Garden grabbing, gobbling golden geese and guerrilla gardening

 According to yesterday’s Evening Standard, a “Third of all new homes being built on gardens” and the “Number of homes built on gardens doubles in just 10 years“  Given the global environmental, ecological and economic downturn, forthcoming plummeting property prices and the needs of growing plants for food and material use, along with the concomitant reduction in carbon dioxide, this surely seems to be reckless folly of the first order.

It is as though Eddie Izzard’s Anglican Inquisition has started up - “Cake, or death?” - and we have chosen the latter option.  Those voting for such a mass suicide, kindly leave out the rest of us.

Back to our chickens, however.  Given that concreting over what little remaining green space (no, it is not brownfield - that is specious sophistry worthy only of the most cynical) remains is a bad idea, what are we to do about it?  Short of ripping down the new developments (another bad idea, but not without some merit), we can at least stop such further plunder of the limited space that we have and more sensibly use that which remains for the growth and production of fruit, vegetables and flowers.  As such space is, now by definition, somewhat limited and so - short of an agrarian revolution - we must endeavour to use best and most wisely what we still have.

Gardens, communal spaces, balconies, roofs, window boxes and window sills are ideal places for planting things - another given, I think.  For those of us not lucky to have many, much or any of these, there are allotments, the uptake of which is steadily increasing, after the slump during which it seemed that only pre-prepared tasteless mush, irradiated out-of-season forced vegetables and other increasingly expensive “conveniences” were considered acceptable sustenance.

There are, I hear the more observant amongst you collectively cry, still quite a few gaps in the provision and availability of space for horticultural use.  Three solutions spring to mind:

  • Join GardenLend.co.uk and either find a frustrated gardener willing to help with your garden, or look for a garden that needs help.  Membership is free and relatively easy to join  There are few restrictions, outside of the usual ones regarding legality, privacy, common sense, taste, decency, good manners and appropriateness.  Donations, however, are gratefully accepted.
  • Make greater use of farmers’ markets and similar collective horticultural mercantile activity.  I recently came across the South London food cooperative FareShares who are “a non-profit-making voluntary project that stocks simple unadulterated food (often called wholefoods) and related products.
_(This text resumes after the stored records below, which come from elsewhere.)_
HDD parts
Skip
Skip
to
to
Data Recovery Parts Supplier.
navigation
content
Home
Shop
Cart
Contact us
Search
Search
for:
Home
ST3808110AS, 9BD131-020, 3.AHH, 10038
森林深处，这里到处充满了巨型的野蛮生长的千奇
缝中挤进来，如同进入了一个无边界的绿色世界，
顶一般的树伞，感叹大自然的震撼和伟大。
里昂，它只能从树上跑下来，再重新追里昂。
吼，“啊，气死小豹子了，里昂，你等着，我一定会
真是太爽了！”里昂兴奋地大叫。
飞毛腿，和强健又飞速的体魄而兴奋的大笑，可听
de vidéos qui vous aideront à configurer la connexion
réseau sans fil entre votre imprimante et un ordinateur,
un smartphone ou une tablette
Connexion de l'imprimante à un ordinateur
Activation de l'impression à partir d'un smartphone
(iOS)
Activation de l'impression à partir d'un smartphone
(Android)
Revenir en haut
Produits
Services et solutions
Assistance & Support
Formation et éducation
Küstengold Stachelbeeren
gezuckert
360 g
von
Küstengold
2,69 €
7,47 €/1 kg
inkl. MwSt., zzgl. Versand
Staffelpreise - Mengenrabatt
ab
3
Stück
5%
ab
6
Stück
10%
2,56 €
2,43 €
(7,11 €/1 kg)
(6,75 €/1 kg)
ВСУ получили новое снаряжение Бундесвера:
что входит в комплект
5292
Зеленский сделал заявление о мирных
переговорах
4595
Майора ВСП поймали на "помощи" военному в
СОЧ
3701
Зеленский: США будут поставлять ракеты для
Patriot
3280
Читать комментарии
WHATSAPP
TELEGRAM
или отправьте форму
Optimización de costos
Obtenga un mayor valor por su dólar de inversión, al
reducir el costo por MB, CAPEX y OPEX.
It was set up to relieve hardship among local people by providing good food at affordable prices and in the belief that decent food is a basic necessity for health, regardless of means” and “supports patterns of consumption that promote the causes of social justice and sustainable agriculture and foster awareness of the political and ecological effects of consumer actions.”  If you don’t have something like this near you, why not try to start one?
  • Take matters a little more into your own hands, read how David Tracey came up with “Guerrilla Gardening” (available from our shop - we too must make some money somehow) where “modern-day Johnny Appleseeds perform random acts of gardening” and contains tips for effective involvement.  Also available is “On Guerrilla Gardening: A Handbook for Gardening Without Boundaries” Packed with photographs, anecdotes and sound horticultural advice, it is an irresistible invitation to shoulder your shovel and to join the revolution that is blooming in the world’s shared spaces.
  • I know, this is more than 3, just one last plug - “Food for Free” by Richard Mabey is an essential, pocket-sized, forager’s guidebook.  Published by Collins GEM, this ‘Fantastic Feast of Plants and Folklore’ ranks alongside Mrs Beeton and the Enc. Brit. (imho) - no modern home should be without one.